Love The Process.
How to stick to commitments without needing to try.
Sticking to commitments — my experience
I have been gyming on and off for the last five years but never really maintained the consistency required to reach the goals that I want.
I’ve tried many different approaches; buying myself rewards for going to the gym, only allowing myself to listen to my favourite music if I’m at the gym, motivational audio as my morning alarm, etc.
These techniques have all worked but only for a certain time period — I have never maintained the routine indefinitely.
(This happens with most things that we try in life — perhaps it’s related to our need to always be making progress and trying new things)
But now I’ve found something that works.
In the past, I have always been fixated on the end result and used that as motivation to push through. However, this type of motivation is flimsy — it can easily be disrupted, for example if you start to feel you aren’t making adequate progress towards the result in mind.
The prospect of maintaining the routine indefinitely can seem scary and impossible.
I have discovered a love for the process.
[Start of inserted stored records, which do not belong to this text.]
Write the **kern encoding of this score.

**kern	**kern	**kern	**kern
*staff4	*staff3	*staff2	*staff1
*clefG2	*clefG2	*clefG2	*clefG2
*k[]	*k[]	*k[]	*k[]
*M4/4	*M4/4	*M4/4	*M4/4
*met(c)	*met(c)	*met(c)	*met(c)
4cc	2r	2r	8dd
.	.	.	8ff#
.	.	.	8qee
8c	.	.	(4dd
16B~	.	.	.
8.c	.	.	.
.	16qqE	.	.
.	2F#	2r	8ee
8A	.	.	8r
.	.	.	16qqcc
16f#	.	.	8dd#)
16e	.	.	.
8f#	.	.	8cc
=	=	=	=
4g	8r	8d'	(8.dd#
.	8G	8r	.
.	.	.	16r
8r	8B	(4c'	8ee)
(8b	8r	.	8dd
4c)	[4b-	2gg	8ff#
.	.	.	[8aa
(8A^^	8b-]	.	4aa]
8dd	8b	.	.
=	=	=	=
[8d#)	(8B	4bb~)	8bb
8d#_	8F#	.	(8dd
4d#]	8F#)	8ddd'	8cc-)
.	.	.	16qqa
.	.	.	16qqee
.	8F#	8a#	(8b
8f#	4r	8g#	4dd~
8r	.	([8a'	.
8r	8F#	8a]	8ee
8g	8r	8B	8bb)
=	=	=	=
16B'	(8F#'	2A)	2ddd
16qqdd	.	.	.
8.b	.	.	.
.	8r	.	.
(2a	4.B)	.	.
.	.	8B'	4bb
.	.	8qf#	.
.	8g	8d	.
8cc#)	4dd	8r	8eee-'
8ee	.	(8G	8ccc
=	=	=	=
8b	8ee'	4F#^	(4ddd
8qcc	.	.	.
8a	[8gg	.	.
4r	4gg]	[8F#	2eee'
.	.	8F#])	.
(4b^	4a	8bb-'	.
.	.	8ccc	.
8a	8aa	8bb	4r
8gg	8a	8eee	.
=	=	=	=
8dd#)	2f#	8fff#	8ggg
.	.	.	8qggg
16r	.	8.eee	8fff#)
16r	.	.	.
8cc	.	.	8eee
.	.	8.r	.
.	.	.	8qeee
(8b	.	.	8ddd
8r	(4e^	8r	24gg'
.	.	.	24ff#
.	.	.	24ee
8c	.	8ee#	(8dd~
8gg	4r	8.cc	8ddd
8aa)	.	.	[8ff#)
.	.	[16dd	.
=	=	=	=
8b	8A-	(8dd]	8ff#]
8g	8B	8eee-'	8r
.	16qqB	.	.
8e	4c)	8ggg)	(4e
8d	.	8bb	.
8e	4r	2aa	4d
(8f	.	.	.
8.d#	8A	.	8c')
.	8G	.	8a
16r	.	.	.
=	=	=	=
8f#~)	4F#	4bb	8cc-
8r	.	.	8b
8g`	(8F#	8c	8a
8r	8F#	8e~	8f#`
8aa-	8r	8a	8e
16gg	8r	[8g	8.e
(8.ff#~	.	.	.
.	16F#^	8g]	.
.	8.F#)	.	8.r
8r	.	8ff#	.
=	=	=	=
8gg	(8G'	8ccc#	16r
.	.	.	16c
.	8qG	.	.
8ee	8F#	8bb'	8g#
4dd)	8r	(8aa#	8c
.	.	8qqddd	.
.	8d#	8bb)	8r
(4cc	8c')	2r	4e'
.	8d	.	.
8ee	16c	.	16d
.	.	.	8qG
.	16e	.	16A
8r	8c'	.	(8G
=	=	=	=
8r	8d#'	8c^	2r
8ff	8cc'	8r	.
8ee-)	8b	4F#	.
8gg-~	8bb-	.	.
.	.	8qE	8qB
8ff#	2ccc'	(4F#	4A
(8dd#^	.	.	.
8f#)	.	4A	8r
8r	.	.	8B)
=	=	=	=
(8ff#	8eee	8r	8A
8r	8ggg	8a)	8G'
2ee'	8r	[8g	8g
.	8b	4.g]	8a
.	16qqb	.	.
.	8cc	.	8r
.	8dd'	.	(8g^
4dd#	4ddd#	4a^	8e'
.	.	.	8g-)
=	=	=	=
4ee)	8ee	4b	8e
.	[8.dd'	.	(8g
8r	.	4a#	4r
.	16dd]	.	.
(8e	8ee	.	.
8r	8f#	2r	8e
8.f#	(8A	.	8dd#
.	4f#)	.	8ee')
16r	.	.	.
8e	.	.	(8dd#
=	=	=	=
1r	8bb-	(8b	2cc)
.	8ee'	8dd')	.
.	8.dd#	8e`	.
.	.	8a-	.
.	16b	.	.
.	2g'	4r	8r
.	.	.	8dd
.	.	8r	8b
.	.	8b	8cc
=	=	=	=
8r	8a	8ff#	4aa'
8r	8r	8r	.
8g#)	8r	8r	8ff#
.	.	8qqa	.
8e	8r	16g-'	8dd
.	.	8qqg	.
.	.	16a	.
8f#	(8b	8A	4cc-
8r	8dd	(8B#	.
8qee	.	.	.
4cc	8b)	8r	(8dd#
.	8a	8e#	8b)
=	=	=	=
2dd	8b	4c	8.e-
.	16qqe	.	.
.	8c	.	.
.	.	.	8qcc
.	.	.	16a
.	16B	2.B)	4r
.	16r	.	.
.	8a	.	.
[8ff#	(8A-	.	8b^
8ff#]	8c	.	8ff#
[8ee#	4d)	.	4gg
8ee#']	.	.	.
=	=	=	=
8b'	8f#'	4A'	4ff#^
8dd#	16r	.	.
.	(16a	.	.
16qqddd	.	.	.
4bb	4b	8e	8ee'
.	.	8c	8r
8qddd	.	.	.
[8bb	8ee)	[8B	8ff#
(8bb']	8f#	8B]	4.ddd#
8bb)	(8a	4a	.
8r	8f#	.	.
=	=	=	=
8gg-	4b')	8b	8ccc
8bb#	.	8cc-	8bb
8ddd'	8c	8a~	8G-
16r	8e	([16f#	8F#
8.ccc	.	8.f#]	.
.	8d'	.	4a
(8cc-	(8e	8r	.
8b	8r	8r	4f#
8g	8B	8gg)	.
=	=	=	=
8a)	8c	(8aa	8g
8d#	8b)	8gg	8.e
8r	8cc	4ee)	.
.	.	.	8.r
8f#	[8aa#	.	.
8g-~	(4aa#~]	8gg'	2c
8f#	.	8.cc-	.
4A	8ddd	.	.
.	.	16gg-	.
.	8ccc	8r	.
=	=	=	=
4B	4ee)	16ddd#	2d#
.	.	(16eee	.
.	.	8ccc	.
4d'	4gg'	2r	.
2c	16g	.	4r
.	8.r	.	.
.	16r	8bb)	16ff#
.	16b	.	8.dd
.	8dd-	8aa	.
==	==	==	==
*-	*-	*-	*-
More recently, I have stopped looking at the gym as a means to an end but rather started to appreciate it for what it is. With the help of some friends who are enthusiastic about powerlifting, so can speak passionately about the art form of certain gym exercises, I have gained an increased appreciation of the process.
Now, when I go to the gym, it feels kinda spiritual. I feel I am increasing the connection between my body and my mind. I feel more connected with my natural inclinations; by exerting myself physically I am experiencing something that our DNA is encoded to enjoy.
I am also appreciating the art form of learning how to perform certain exercises correctly. To progress it is necessary to make small variations in technique every time you go to the gym. However, you will only perform each exercise a limited number of times so you must really tune into your body to appreciate what effect these minor variations have. One friend said that learning to powerlift takes a lifetime; I can begin to appreciate what he means.
With this love of the process, I no longer need as much motivation to go to the gym. As a result, without even keeping track or needing to push myself, I have just completed a two month period of sustained frequent gyming. And I have no inclination to stop any time soon.
This ability to love the process is important in all areas of life. For example, loving the process of studying rather than focusing on the end exam result, enjoying your work rather than your wage.
What if you don’t love the process?
However, there are bound to be times when you don’t feel you love the process and don’t feel that you can.
In these cases, it is useful to bear in the mind the following:
Sometimes you have got to do things you don’t like. I will let Elliot Hulse elaborate on this.
Find ways to love it. Keep trying different things. It’s not sustainable to spend your whole life forcing yourself to do things that you don’t enjoy. Your mind and body will resist and look for ways to do less, while you want them to be pushing you to do more.
So if you don’t love the process of an activity, either find a new one (it may not be the right thing for you to be doing) or find ways to love it (by continually trying new approaches and looking at it in different ways).
In other words, if you ain’t found the love yet, keep looking and keep experimenting.